Comentario a la Solemnidad de la Ascensión del Señor
Con la Ascensión, Lucas concluye su Evangelio, y con el mismo Misterio comienza el libro de los Hechos. Por tanto, podemos entender la Ascensión como un nuevo comienzo, más que como una conclusión. También podemos entenderlo como una nueva forma de estar con nosotros y no como una separación.
Es también la condición para el envío de aquel “al que mi Padre ha prometido” de “la fuerza de lo alto”. Por eso los apóstoles tienen una gran alegría y no la tristeza que sería tan comprensible ante la separación de un ser querido y más aún si es el Hijo de Dios, quien ha cambiado sus vidas y la historia del mundo.
Al final del Evangelio de Lucas Jesús se refiere a lo que “está escrito”: los libros del Antiguo Testamento que revelan el plan eterno de salvación del Padre, en el que siempre estaban previstos el sufrimiento y la resurrección de Cristo y también la predicación de la conversión y del perdón de los pecados a todos los pueblos. Esta es la síntesis del anuncio confiado a los apóstoles como testigos.

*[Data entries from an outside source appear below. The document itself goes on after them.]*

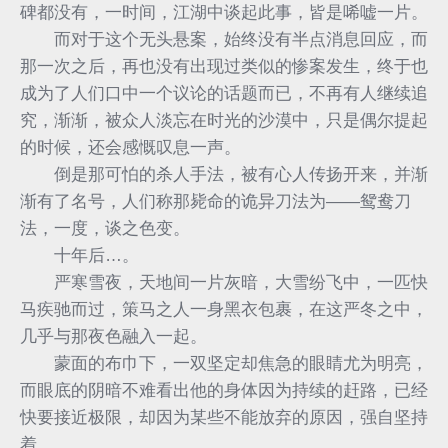
碑都没有，一时间，江湖中谈起此事，皆是唏嘘一片。
而对于这个无头悬案，始终没有半点消息回应，而
那一次之后，再也没有出现过类似的惨案发生，终于也
成为了人们口中一个议论的话题而已，不再有人继续追
究，渐渐，被众人淡忘在时光的沙漠中，只是偶尔提起
的时候，还会感慨叹息一声。
倒是那可怕的杀人手法，被有心人传扬开来，并渐
渐有了名号，人们称那毙命的诡异刀法为——鸳鸯刀
法，一度，谈之色变。
十年后…。
严寒雪夜，天地间一片灰暗，大雪纷飞中，一匹快
马疾驰而过，策马之人一身黑衣包裹，在这严冬之中，
几乎与那夜色融入一起。
蒙面的布巾下，一双坚定却焦急的眼睛尤为明亮，
而眼底的阴暗不难看出他的身体因为持续的赶路，已经
快要接近极限，却因为某些不能放弃的原因，强自坚持
着。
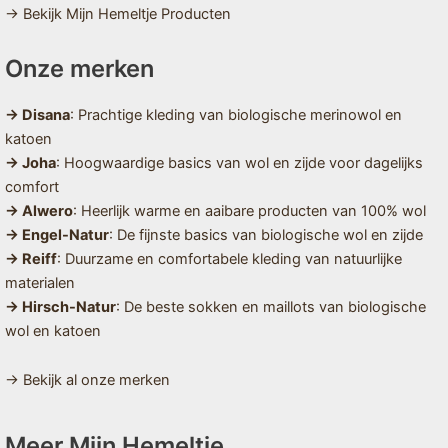
→ Bekijk Mijn Hemeltje Producten
Onze merken
→ Disana
: Prachtige kleding van biologische merinowol en
katoen
→ Joha
: Hoogwaardige basics van wol en zijde voor dagelijks
comfort
→ Alwero
: Heerlijk warme en aaibare producten van 100% wol
→ Engel-Natur
: De fijnste basics van biologische wol en zijde
→ Reiff
: Duurzame en comfortabele kleding van natuurlijke
materialen
→ Hirsch-Natur
: De beste sokken en maillots van biologische
wol en katoen
→ Bekijk al onze merken
Meer Mijn Hemeltje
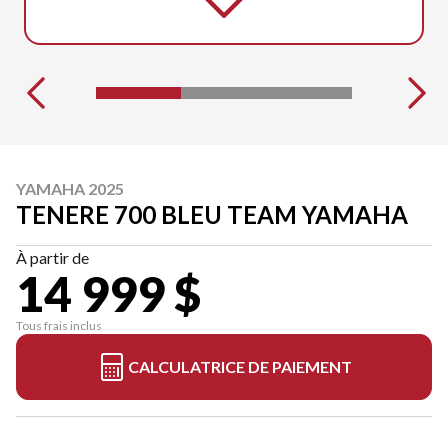
YAMAHA 2025
TENERE 700 BLEU TEAM YAMAHA
À partir de
14 999 $
Tous frais inclus
CALCULATRICE DE PAIEMENT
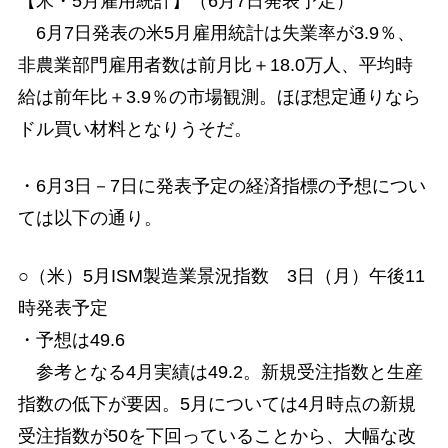
【米・5月雇用統計】（6月7日発表予定）
6月7日発表の米5月雇用統計は失業率が3.9％、
非農業部門雇用者数は前月比＋18.0万人、平均時
給は前年比＋3.9％の市場観測。ほぼ想定通りなら
ドル買い材料となりうそだ。
・6月3日－7日に発表予定の経済指標の予想につい
ては以下の通り。
○（米）5月ISM製造業景況指数 3日（月）午後11
時発表予定
・予想は49.6
参考となる4月実績は49.2。新規受注指数と生産
指数の低下が要因。5月については4月時点の新規
受注指数が50を下回っていることから、大幅な改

Esta es su tarea, que también es la nuestra. Así pues, la Ascensión nos ayuda a recordar el kerigma, el anuncio esencial de la Iglesia primitiva, que debemos dar siempre al mundo: Cristo fue crucificado y resucitó, nos invita a la conversión y a recibir el perdón de Dios como sobreabundancia de amor.
Para su despedida, Jesús “los condujo a Betania”. Lucas utiliza el verbo que se usa muchas veces en la Biblia de los LXX para decir que Dios condujo a su pueblo fuera de la tierra de Egipto, y en el Evangelio de Juan se usa para el buen pastor que guía a sus ovejas: Jesús lleva como buen pastor a sus apóstoles hacia Betania, el lugar tranquilo de su descanso. Y entonces levanta las manos. Esas mismas manos que cuarenta días antes les había mostrado en el Cenáculo: “¡Mirad mis manos y mis pies!”. Ahora también las miran y ven las huellas imperecederas de su pasión y con esas manos los bendice.
Al final de sus días en la tierra Jesús no hace recomendaciones, reproches, lamentaciones, juicios o condenas. Al contrario, bendice a los suyos y a todos los que han de venir, a toda la Iglesia de todos los tiempos, a toda la creación.
Pensemos en la bendición de Jesús cuando la recibimos en la liturgia o en las grandes fiestas: es siempre esa bendición, que se repite.
Una benevolencia divina, una fuerza que desciende de lo alto, que produce una vida más fuerte que la muerte, que el pecado, que toda fragilidad y toda maldad de los hombres. Que dona una paz que es más fuerte que cualquier guerra.
Los dos hombres con túnica blanca sacuden a los hombres de Galilea que estaban mirando al cielo y les dicen que Jesús volverá “de igual manera”: por lo tanto, volverá bendiciendo.